Yes. --cstack vm and AsyncGetCallTrace all get jmethodIds for the methods on the stack. Later on dump time, the jmethodIds are translated to Class and Method names, the crash occurs at this phase.

zdyj3170101136 commented 3 months ago

is this would happen with --cstack vm?

Yes. --cstack vm and AsyncGetCallTrace all get jmethodIds for the methods on the stack. Later on dump time, the jmethodIds are translated to Class and Method names, the crash occurs at this phase.

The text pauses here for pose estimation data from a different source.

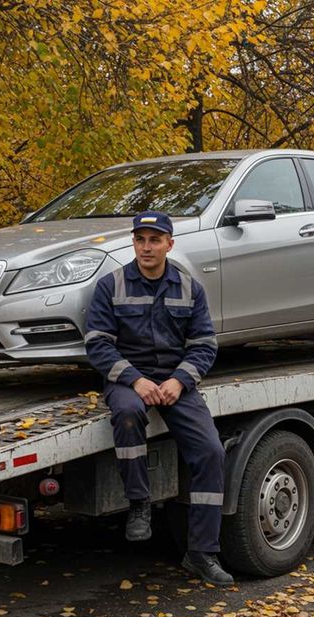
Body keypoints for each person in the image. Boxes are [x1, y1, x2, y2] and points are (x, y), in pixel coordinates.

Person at [84, 210, 233, 586]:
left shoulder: (189, 287)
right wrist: (133, 380)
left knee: (211, 452)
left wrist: (180, 381)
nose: (146, 247)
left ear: (170, 243)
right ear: (133, 242)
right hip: (127, 380)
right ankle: (139, 504)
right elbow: (97, 345)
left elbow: (203, 346)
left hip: (174, 382)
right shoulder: (110, 285)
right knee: (130, 415)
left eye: (155, 240)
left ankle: (201, 553)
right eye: (140, 239)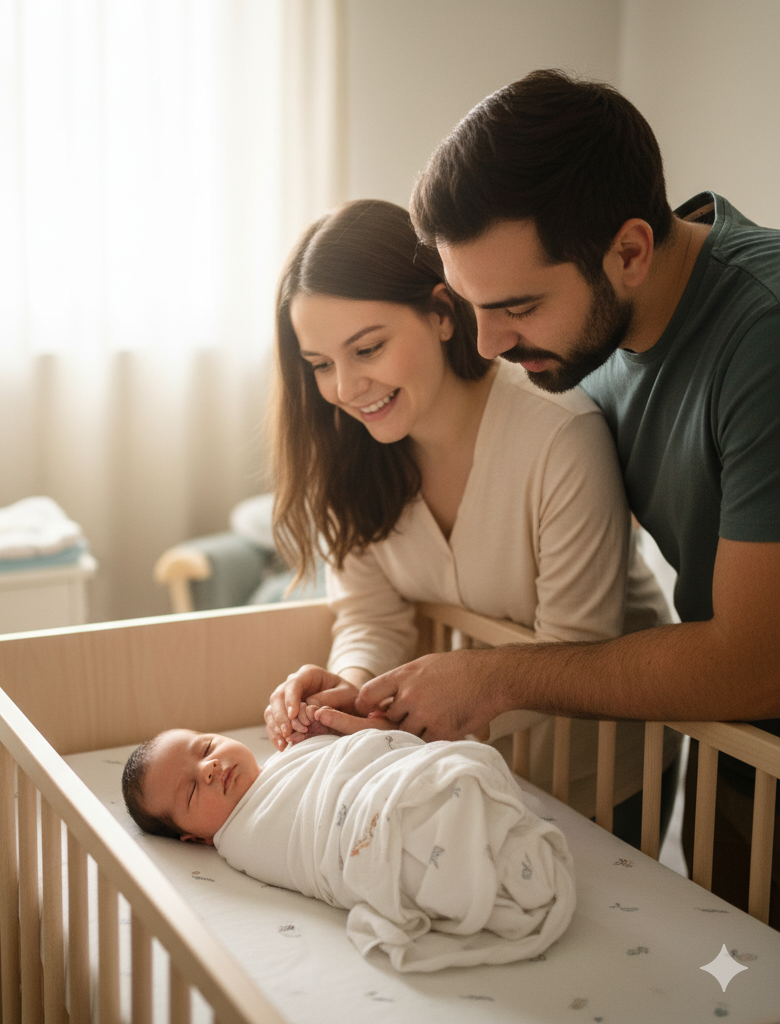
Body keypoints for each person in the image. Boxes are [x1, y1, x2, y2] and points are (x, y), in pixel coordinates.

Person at [352, 68, 780, 921]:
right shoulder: (594, 326)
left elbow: (754, 662)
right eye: (467, 305)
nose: (489, 341)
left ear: (629, 251)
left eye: (516, 306)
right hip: (736, 746)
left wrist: (492, 679)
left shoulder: (761, 337)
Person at [262, 197, 672, 835]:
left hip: (591, 768)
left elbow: (575, 652)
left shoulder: (560, 436)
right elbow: (372, 615)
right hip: (456, 776)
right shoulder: (351, 455)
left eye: (367, 349)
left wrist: (396, 715)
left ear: (442, 313)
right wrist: (349, 691)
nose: (344, 388)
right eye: (319, 366)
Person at [121, 724, 575, 971]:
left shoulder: (290, 757)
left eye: (204, 747)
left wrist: (327, 734)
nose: (210, 767)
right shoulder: (241, 842)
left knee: (447, 787)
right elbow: (316, 840)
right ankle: (479, 855)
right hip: (369, 826)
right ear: (195, 839)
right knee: (421, 829)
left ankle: (480, 831)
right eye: (190, 792)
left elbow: (361, 754)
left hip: (387, 780)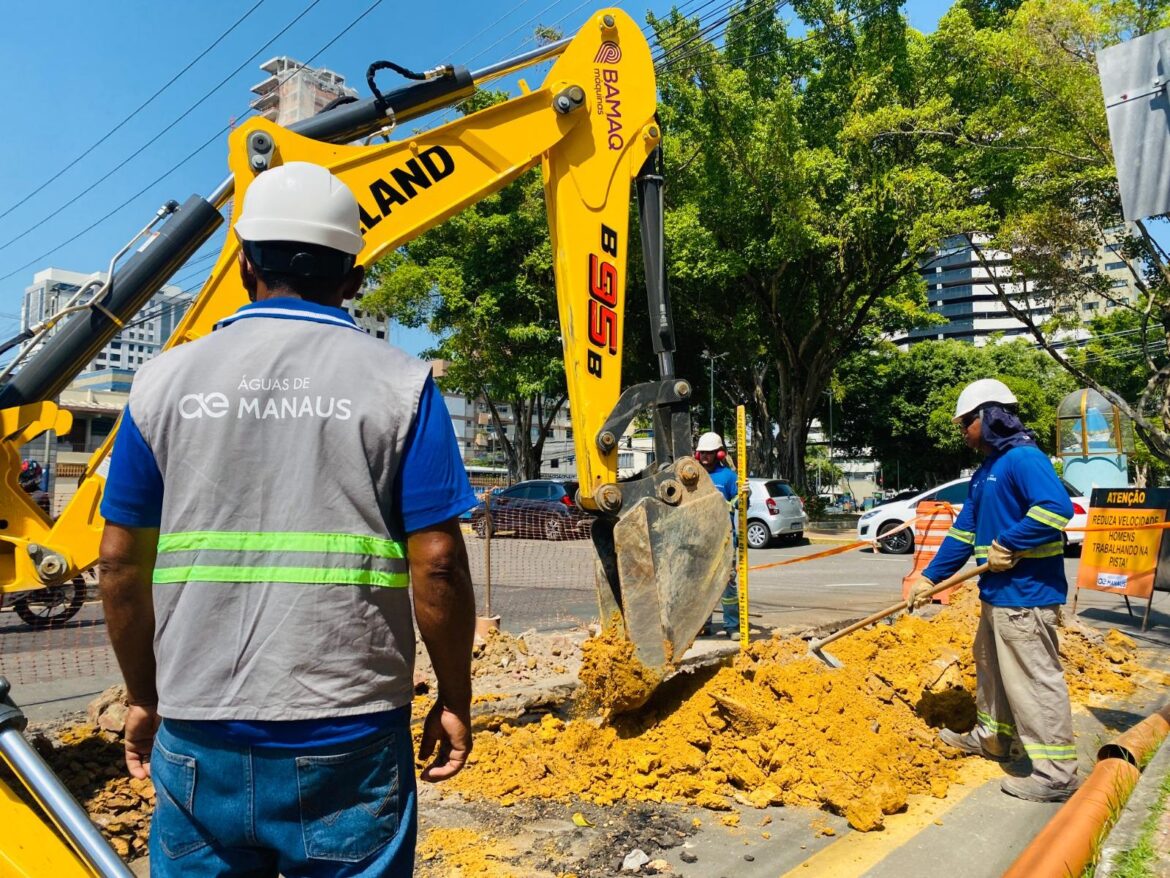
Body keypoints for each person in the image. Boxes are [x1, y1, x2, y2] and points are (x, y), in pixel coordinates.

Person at [98, 161, 477, 876]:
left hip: (197, 730)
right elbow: (438, 563)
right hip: (351, 731)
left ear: (243, 264)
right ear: (354, 278)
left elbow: (118, 562)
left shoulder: (162, 383)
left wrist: (144, 697)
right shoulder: (401, 384)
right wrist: (454, 698)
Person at [908, 378, 1078, 803]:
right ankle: (993, 739)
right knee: (991, 672)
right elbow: (963, 534)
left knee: (1033, 682)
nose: (962, 430)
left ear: (990, 416)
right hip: (996, 595)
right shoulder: (985, 473)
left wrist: (1011, 542)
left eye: (966, 421)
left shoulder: (1023, 459)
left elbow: (1056, 510)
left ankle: (1057, 774)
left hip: (1027, 595)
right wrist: (929, 578)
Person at [696, 431, 742, 637]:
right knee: (702, 586)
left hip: (724, 540)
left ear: (719, 454)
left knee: (728, 587)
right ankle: (704, 624)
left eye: (709, 453)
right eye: (702, 453)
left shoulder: (728, 477)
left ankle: (732, 626)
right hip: (699, 540)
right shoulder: (693, 474)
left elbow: (741, 504)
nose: (705, 456)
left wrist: (743, 495)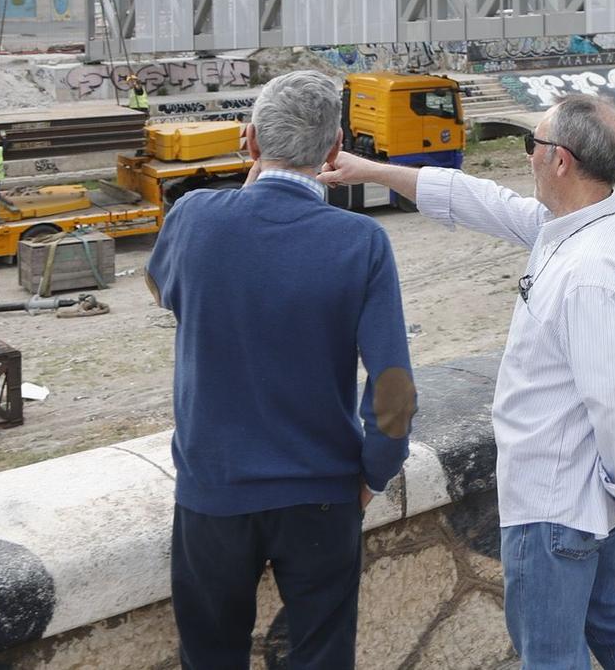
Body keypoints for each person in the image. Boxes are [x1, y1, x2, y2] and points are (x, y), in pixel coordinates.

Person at [319, 95, 615, 670]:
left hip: (557, 505)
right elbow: (477, 200)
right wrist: (369, 171)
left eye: (531, 145)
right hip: (587, 501)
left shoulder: (586, 271)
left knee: (551, 655)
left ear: (560, 161)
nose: (527, 157)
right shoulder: (585, 226)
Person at [147, 71, 415, 670]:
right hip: (321, 495)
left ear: (249, 142)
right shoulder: (361, 241)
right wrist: (374, 475)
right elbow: (394, 393)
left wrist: (244, 193)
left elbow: (161, 287)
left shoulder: (193, 219)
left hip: (213, 493)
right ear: (333, 149)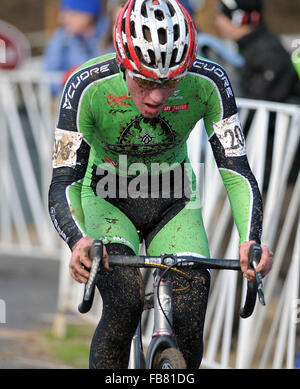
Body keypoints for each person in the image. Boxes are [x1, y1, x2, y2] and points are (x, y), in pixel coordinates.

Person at [48, 0, 273, 369]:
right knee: (124, 305)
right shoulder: (86, 86)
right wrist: (78, 241)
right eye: (145, 81)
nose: (156, 96)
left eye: (170, 83)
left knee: (189, 311)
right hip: (108, 201)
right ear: (123, 62)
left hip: (174, 202)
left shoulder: (209, 82)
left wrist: (252, 239)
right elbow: (63, 181)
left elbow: (236, 169)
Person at [215, 0, 300, 103]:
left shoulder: (269, 52)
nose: (218, 22)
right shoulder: (249, 47)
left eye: (223, 16)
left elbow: (260, 102)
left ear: (240, 19)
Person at [43, 0, 108, 95]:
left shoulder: (111, 33)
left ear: (87, 14)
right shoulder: (61, 37)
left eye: (70, 12)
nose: (61, 18)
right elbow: (47, 78)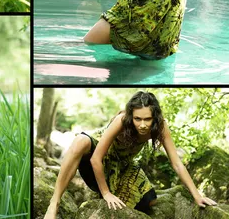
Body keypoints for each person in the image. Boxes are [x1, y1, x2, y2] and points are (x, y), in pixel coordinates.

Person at [44, 91, 217, 218]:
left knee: (150, 201)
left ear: (155, 117)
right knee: (80, 141)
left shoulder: (161, 127)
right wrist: (106, 193)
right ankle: (55, 202)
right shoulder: (122, 120)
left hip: (123, 166)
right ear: (131, 116)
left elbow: (177, 164)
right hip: (96, 159)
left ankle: (112, 190)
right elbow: (96, 158)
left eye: (147, 119)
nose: (142, 125)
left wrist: (197, 195)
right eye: (137, 119)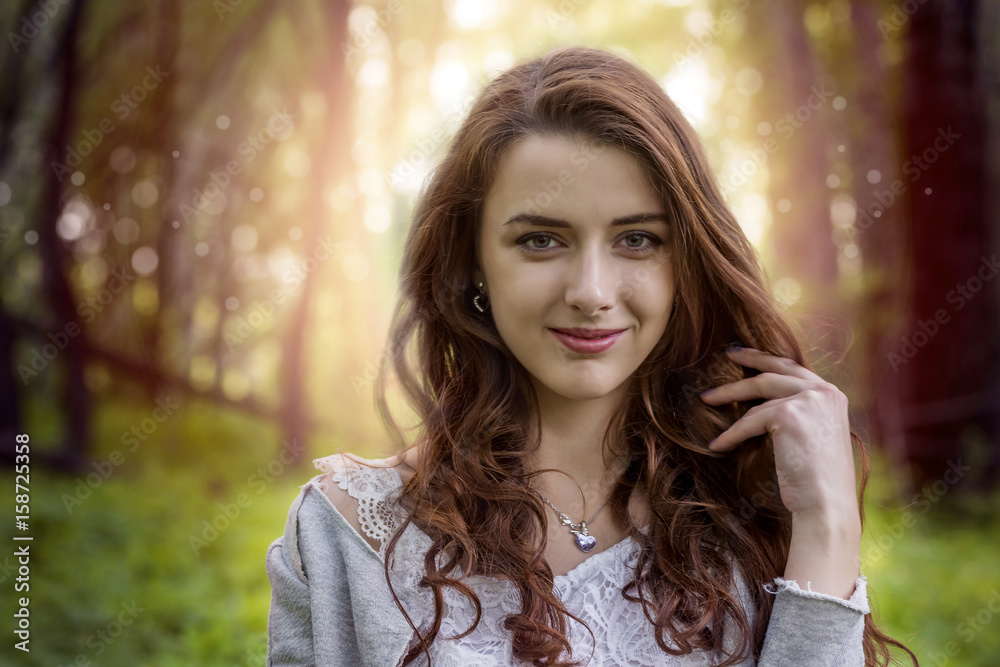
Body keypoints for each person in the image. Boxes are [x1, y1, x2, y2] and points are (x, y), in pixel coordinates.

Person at [265, 46, 918, 666]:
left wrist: (829, 525)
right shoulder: (342, 536)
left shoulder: (753, 521)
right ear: (473, 261)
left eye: (637, 239)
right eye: (542, 239)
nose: (592, 293)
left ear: (685, 262)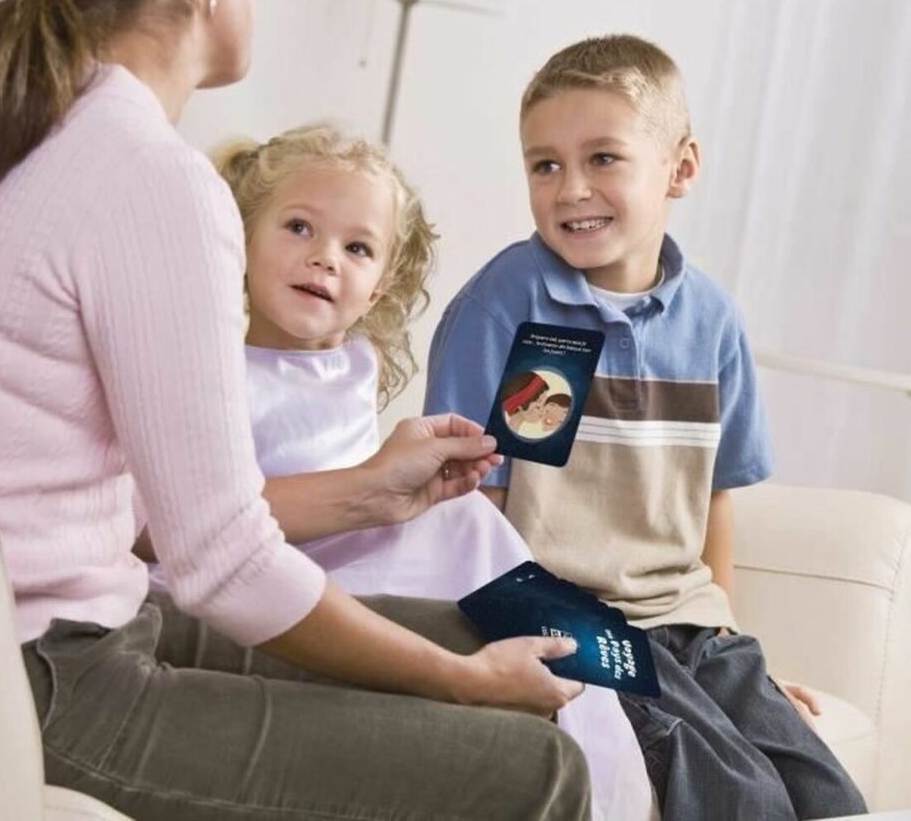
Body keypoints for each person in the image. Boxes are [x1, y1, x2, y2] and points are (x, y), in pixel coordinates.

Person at [0, 0, 593, 818]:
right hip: (41, 682)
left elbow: (149, 523)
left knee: (475, 632)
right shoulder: (150, 180)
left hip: (19, 643)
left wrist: (370, 500)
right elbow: (223, 564)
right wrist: (459, 685)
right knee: (538, 767)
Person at [424, 34, 868, 820]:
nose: (570, 189)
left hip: (688, 619)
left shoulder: (715, 322)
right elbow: (471, 508)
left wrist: (733, 657)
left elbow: (715, 499)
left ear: (681, 167)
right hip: (563, 614)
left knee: (824, 791)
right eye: (544, 165)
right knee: (743, 794)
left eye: (603, 158)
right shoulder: (510, 303)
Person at [184, 125, 655, 821]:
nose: (324, 258)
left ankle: (608, 754)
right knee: (468, 531)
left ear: (377, 290)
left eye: (357, 249)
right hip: (276, 562)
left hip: (356, 541)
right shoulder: (213, 361)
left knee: (477, 530)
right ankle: (594, 754)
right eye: (298, 228)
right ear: (242, 241)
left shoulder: (354, 362)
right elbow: (212, 508)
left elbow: (351, 465)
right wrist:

java have so many problem of profiling that I don't dare to open it in prod.

apangin commented 2 months ago

@krk managed to create a test that reliably reproduces the issue in <1 sec. The test only uses pure JVM TI, no AsyncGetCallTrace or other profiling code. The bad news is that the test crashes all JVM versions, including those having the patch for JDK-8268364. However, it still makes sense to backport the patch, since it helps to avoid crashes with a modified test that calls JNI DeleteLocalRef as soon as jclass is no longer needed.

So, a backport of JDK-8268364 together with DeleteLocalRef change in async-profiler will likely prevent crashes. In the meantime, I'm investigating other possible workarounds. Forcing a safepoint does not solve the issue, but VMStructs approach looks promising.

yanglong1010 commented 2 months ago

Is my analysis correct ? Why forcing a safepoint does not solve the issue ?

apangin commented 2 months ago

Why forcing a safepoint does not solve the issue ?

What prevents from class unloading after a safepoint?

yanglong1010 commented 2 months ago

You are right, other class unloading can happen after the manually triggered safepoint, and we can not prevent this.

yanglong1010 commented 2 months ago

The test only uses pure JVM TI, no AsyncGetCallTrace or other profiling code.

does the reproducer created by @krk follow my reproduction steps, or only used contrived jclass (with invalid pointer inside) to call jvmti GetClassSignature ?

If used my steps, I don't know why this issue happens on JDK 18 and above.